Wednesday, July 20, 2011

Wall Street Regulation in the Digital Age


A new type of regulation is gathering steam on Wall St., and it’s bound to alarm the keyboard-happy traders who now dominate the securities industry. Regulators are asking Wall Street firms to hand over the proprietary algorithms they use to make speedy, high-volume deals each day.

The Securities and Exchange Commission wants the information as part of its eternal quest to ensure compliance, it says. And the Financial Industry Regulatory Authority (FINRA), perhaps trying to outdo its sometimes-competitor, is pursuing its own investigation of what it calls “suspicious market activity.”

But these computer codes depend on hundreds of hours of research and calculations, and are considered a “special sauce” that firms aren’t eager to share, as this Reuters report explains.
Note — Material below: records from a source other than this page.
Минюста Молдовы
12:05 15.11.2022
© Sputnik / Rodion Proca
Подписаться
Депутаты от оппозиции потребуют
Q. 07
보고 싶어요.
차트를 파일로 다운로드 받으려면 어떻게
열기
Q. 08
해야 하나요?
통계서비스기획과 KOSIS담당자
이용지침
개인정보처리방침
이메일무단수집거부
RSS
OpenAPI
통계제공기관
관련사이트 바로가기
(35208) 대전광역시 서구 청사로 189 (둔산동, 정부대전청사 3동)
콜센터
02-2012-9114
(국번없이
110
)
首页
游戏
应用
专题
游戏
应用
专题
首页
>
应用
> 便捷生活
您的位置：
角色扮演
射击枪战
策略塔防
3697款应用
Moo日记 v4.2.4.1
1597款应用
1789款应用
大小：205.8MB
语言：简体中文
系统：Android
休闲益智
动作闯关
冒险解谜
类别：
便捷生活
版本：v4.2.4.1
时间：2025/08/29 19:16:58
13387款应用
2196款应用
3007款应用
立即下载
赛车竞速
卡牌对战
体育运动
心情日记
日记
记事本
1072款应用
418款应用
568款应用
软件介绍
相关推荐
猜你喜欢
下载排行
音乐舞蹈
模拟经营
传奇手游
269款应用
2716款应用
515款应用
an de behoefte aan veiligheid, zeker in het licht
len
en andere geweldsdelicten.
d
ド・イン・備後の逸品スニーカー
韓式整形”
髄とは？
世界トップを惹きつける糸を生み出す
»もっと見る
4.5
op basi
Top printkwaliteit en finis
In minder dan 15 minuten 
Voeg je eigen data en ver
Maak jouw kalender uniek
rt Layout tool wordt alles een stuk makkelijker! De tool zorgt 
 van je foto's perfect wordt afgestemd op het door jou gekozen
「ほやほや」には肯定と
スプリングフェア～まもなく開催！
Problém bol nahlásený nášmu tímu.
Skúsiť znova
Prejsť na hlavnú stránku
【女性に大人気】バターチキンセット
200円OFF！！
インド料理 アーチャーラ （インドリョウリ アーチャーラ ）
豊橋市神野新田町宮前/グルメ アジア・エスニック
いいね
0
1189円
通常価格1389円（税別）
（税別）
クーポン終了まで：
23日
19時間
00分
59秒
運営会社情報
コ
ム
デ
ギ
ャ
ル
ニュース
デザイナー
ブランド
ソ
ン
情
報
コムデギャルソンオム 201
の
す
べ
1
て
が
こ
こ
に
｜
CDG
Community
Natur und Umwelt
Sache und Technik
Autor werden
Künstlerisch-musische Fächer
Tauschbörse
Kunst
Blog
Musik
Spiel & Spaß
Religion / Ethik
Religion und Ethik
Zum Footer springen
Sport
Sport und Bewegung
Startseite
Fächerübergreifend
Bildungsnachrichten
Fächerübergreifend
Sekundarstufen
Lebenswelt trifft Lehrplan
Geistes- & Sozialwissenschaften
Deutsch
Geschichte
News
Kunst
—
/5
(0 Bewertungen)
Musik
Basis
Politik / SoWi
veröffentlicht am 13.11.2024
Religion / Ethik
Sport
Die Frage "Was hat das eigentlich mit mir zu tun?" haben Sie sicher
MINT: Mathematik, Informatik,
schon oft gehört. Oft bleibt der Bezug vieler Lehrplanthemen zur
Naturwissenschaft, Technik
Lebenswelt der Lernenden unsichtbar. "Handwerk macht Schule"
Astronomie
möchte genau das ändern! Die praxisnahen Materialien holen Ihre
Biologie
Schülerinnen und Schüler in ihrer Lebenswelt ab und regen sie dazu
By the time the market experienced the flash crash of May 6, 2010, wherein runaway computer trades drove the Dow Jones Industrial Average down by 1,000 points in just minutes, some investors had already begun to worry about the consequences of high-frequency trading. High-frequency trading is a type of algorithmic trading often used to exploit price differentials in global markets. By buying and selling huge volumes at lightning speeds, traders turn small differentials into huge profits.

Observe the crash here: 




The first investigations into these trades began soon after that startling wake-up call, but so far regulators only dipped a proverbial toe into the sea of high frequency trading. Now they’re diving in.

Concerns over high frequency trading aren’t limited to potential repeats of the flash crash. In fact, that’s already been somewhat guarded against. Instead, some think that high-frequency trading, even when done right, is bad for the market.

Computers can’t consider nuances like recent changes in company management or complex historic trends, and so any algorithmic trading allocates capital less wisely than a human trader would, opponents say. That in turn does an injustice to the market by wasting capital on investments that are less than ideal. A survey by Liquidnet found that investors are “clearly concerned that their long-term investment styles are at odds with the speculative, nano-second profit taking approach utilized by high frequency traders."

And the proliferation of warp-speed, automated trading certainly handicaps independent investors. As this piece on 24/7 Wall St. notes, the strategy “excludes Joe Public, leaving the typical investor at a huge disadvantage against the professionals.”